A Lagos State security officer speaks
A Neighbourhood Watch officer, dismissed the claim that they only sit idly at bus stops. According to her, “You don’t understand the nature of our work. We operate hand in hand with the police, but we do mostly intelligence gathering about what happens in the community.
Most often, as you see me standing here, people come to me and my colleagues to pass information about some bad people in the communities. Sometimes, they write, come to us or call us. They are afraid of going to the police because they fear their identity might be revealed”.
Asked their next line of action on receiving critical information, she explained that, “We investigate and where by the information is true, we arrest the person”.
As mentioned above, they do not carry arms so, one wonders how they can arrest a criminal. “We have been well trained on how to go about that. We have different methods that we use and at the end of the day, we hand the criminal over to the police.

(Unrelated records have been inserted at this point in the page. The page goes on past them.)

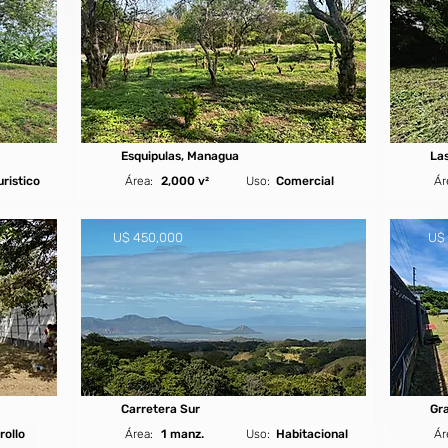
Esquipulas, Managua
Las
uristico
Área:
2,000 v²
Uso:
Comercial
Ár
U$ 450,000
U$ 
Carretera Sur
Gr
rollo
Área:
1 manz.
Uso:
Habitacional
Ár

But if it turns out very difficult to arrest the person, we call the DPO who will send his men to complete the job”.
The officer further explained that it is not true that they do not patrol round the community, disclosing that they do but most often appear in mufti so that they would not be easily recognised. “We have informants in the communities and even join CDAs during their meetings to get updates on security matters”, she added.
The question now is, if these officers perform such tasks, why are burglary cases increasing? Perhaps they need more men on ground.